Could you please retype the records exactly, minus their pictures?
Data extracts: Begin
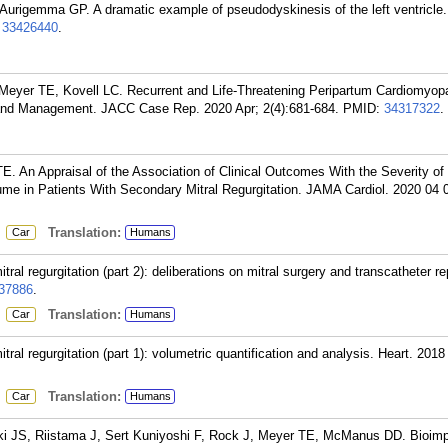
urigemma GP. A dramatic example of pseudodyskinesis of the left ventricle.
:
33426440
.
 Meyer TE, Kovell LC. Recurrent and Life-Threatening Peripartum Cardiomyop
 and Management. JACC Case Rep. 2020 Apr; 2(4):681-684.
PMID:
34317322
.
An Appraisal of the Association of Clinical Outcomes With the Severity of 
ume in Patients With Secondary Mitral Regurgitation. JAMA Cardiol. 2020 04 0
:
Translation:
Car
Humans
 regurgitation (part 2): deliberations on mitral surgery and transcatheter rep
37886
.
:
Translation:
Car
Humans
 regurgitation (part 1): volumetric quantification and analysis. Heart. 2018
:
Translation:
Car
Humans
i JS, Riistama J, Sert Kuniyoshi F, Rock J, Meyer TE, McManus DD. Bioim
Data extracts: End
Finished task:
urigemma GP. A dramatic example of pseudodyskinesis of the left ventricle.
:
33426440
.
 Meyer TE, Kovell LC. Recurrent and Life-Threatening Peripartum Cardiomyop
 and Management. JACC Case Rep. 2020 Apr; 2(4):681-684.
PMID:
34317322
.
An Appraisal of the Association of Clinical Outcomes With the Severity of 
ume in Patients With Secondary Mitral Regurgitation. JAMA Cardiol. 2020 04 0
:
Translation:
Car
Humans
 regurgitation (part 2): deliberations on mitral surgery and transcatheter rep
37886
.
:
Translation:
Car
Humans
 regurgitation (part 1): volumetric quantification and analysis. Heart. 2018
:
Translation:
Car
Humans
i JS, Riistama J, Sert Kuniyoshi F, Rock J, Meyer TE, McManus DD. Bioim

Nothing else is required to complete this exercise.